◆ WRITTEN TASK
Convert only the part of the entries that opens with the line containing "collection date: 1941-06-23" and runs through the end of the entries into a Markdown table with the columns Row and Line. Number each row and leave out blank lines.

◆ INFORMATION SUPPLIED
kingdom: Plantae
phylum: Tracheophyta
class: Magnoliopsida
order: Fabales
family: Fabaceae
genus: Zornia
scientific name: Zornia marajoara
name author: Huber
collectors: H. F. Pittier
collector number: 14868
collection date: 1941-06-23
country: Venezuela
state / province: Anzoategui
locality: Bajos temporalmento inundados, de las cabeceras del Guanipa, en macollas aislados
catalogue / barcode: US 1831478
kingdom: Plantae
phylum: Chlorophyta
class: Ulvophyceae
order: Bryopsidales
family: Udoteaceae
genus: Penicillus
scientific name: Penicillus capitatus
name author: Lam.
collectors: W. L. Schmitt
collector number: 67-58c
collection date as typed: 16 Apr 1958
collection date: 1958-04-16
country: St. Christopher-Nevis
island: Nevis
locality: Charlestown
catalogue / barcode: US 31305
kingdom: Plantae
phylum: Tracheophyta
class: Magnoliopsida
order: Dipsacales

◆ RESULT OF THIS EXERCISE
| Row | Line |
|---|---|
| 1 | collection date: 1941-06-23 |
| 2 | country: Venezuela |
| 3 | state / province: Anzoategui |
| 4 | locality: Bajos temporalmento inundados, de las cabeceras del Guanipa, en macollas aislados |
| 5 | catalogue / barcode: US 1831478 |
| 6 | kingdom: Plantae |
| 7 | phylum: Chlorophyta |
| 8 | class: Ulvophyceae |
| 9 | order: Bryopsidales |
| 10 | family: Udoteaceae |
| 11 | genus: Penicillus |
| 12 | scientific name: Penicillus capitatus |
| 13 | name author: Lam. |
| 14 | collectors: W. L. Schmitt |
| 15 | collector number: 67-58c |
| 16 | collection date as typed: 16 Apr 1958 |
| 17 | collection date: 1958-04-16 |
| 18 | country: St. Christopher-Nevis |
| 19 | island: Nevis |
| 20 | locality: Charlestown |
| 21 | catalogue / barcode: US 31305 |
| 22 | kingdom: Plantae |
| 23 | phylum: Tracheophyta |
| 24 | class: Magnoliopsida |
| 25 | order: Dipsacales |